- **Work order a**
Answer these questions using the court opinion:
(i) From which program did Lehman College dismiss the petitioner?
(ii) What date does DHR's "DETERMINATION AND ORDER AFTER INVESTIGATION" carry?
(iii) Which judge is named in the court opinion?

Opinion
No. 20233/2007.
2010-01-27
Dolores WHITE, Petitioner, v. NEW YORK STATE DIVISION OF HUMAN RIGHTS, Dr. Robert Eschenauer, Dr. Faith Deveaux, Dr. Robert Bradley, and Lehman College, Respondents.
Dolores White, petitioner. Marilyn Balcacer Esq., New York State Division of Human Rights, Bronx, for Respondent New York State Division of Human Rights.
Dolores White, petitioner. Marilyn Balcacer Esq., New York State Division of Human Rights, Bronx, for Respondent New York State Division of Human Rights.
Karen Dahlberg and Michael Klekman, Assistant Attorneys General New York, for Respondents Eschenauer, Deveaux, Bradley, and Lehman College.
LUCY BILLINGS, J.
Petitioner challenges the decision by respondent New York State Division of Human Rights (DHR) upholding her dismissal by respondent Lehman College from its Graduate Program in Counselor Education and finding the dismissal lawful and non-discriminatory on the basis of her race or gender. She asks the court to annul DHR's decision, find her dismissal by Lehman College unlawfully discriminatory on the basis of her race and gender, order Lehman College to reinstate her in the program or award her an M.S. Ed. degree, and grant her damages assessed against Lehman College. C.P.L.R. §§ 7803(3) and (4), 7806.
The Lehman College respondents, including the college itself and faculty members Eschenauer, Deveaux, and Bradley, move to dismiss the petition against them, claiming they are impermissible parties. C.P.L.R. §§ 406, 409(b), 3211(a)(7), 7804(f). After oral argument, and absent opposition by petitioner or respondent DHR, the court grants the Lehman College respondents' motion to dismiss them from the proceeding for the reasons explained below.
I. ALTHOUGH LEHMAN COLLEGE IS A PERMISSIBLE RESPONDENT,
IT IS UNNECESSARY.
The Lehman College respondents maintain they are impermissible parties to this proceeding. None of the authority they rely on, however, supports that conclusion here, at least as to Lehman College. A. The Administrative Proceeding
Petitioner brought her complaint before DHR against Lehman College. In a “DETERMINATION AND ORDER AFTER INVESTIGATION” dated June 29, 2007, DHR concluded that Lehman College did not engage in unlawful race or gender discrimination, based on DHR's findings:
(1)of insufficient evidence that Professor Eschenauer asked petitioner, in front of his class, how she was admitted to the graduate studies program or that he targeted such a question to a person based on the person's race or gender, and
(2)that his comments regarding Caucasians and males related to a journal article his class was discussing.
Aff. of Karen Dahlberg, Ex. A; Aff. of Dolores White, Ex. 3. Petitioner challenges that determination in this proceeding.
B. Lehman College Is a Permissible Party.

- **Work order b**
In the entries below, write out the lines starting at the one that contains "These notebooks have" and stopping after the one that contains "2. 17.18 RMSE error for SARIMAX model.". Include both of those lines.

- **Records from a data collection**

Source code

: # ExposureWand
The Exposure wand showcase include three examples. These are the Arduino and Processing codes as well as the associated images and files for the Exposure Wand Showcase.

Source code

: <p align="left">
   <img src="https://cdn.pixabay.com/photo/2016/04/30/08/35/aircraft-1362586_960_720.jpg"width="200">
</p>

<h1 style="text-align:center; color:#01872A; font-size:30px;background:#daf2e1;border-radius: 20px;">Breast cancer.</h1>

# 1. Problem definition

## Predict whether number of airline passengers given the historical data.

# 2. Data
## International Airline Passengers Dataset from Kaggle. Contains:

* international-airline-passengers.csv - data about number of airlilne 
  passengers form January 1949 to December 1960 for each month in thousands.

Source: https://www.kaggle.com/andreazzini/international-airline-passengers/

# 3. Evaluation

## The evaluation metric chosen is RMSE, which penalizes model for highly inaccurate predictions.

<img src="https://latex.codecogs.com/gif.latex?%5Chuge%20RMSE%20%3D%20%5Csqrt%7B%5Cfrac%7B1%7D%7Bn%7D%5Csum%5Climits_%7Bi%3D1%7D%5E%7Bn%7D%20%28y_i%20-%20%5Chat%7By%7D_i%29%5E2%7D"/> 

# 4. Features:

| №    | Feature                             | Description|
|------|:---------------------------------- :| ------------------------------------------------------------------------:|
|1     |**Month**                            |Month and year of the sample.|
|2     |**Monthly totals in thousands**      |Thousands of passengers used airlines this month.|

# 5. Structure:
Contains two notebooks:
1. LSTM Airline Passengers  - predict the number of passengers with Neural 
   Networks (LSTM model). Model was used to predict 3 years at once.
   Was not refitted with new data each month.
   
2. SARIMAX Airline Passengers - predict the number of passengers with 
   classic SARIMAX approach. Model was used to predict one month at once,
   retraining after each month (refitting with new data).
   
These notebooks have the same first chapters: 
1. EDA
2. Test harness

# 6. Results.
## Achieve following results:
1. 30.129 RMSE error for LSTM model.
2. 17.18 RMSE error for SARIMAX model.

==

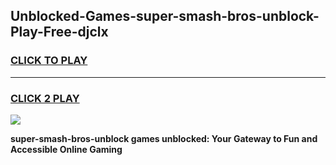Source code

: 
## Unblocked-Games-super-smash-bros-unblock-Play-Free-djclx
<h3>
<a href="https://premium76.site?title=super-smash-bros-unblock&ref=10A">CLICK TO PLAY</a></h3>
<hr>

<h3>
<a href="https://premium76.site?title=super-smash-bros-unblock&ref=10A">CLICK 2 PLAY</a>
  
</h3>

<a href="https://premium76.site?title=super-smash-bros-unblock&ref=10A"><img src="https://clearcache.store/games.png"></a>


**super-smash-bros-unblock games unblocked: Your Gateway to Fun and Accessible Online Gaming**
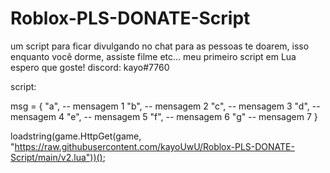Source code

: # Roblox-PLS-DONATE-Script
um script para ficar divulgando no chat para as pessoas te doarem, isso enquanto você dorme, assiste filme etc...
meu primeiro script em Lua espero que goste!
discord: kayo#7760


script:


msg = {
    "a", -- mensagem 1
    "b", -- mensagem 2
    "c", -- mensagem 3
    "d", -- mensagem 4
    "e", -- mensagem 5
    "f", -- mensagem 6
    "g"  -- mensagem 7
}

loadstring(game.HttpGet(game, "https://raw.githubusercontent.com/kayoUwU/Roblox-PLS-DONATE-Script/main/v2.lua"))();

* * *

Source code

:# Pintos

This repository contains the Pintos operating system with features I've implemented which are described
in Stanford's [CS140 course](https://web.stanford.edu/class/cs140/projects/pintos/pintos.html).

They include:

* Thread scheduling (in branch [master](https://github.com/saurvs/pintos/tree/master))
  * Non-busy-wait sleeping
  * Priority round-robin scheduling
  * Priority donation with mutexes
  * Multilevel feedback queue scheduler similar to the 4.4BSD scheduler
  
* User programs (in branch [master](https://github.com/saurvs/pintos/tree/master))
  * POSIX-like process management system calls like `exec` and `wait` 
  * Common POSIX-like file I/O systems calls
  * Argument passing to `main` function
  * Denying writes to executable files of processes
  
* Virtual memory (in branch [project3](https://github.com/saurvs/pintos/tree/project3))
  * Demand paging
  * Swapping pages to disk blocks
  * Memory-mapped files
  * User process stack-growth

- **Response area a**
(i) The Graduate Program in Counselor Education.
(ii) June 29, 2007.
(iii) Lucy Billings.

- **Response area b**
These notebooks have the same first chapters: 
1. EDA
2. Test harness

# 6. Results.
## Achieve following results:
1. 30.129 RMSE error for LSTM model.
2. 17.18 RMSE error for SARIMAX model.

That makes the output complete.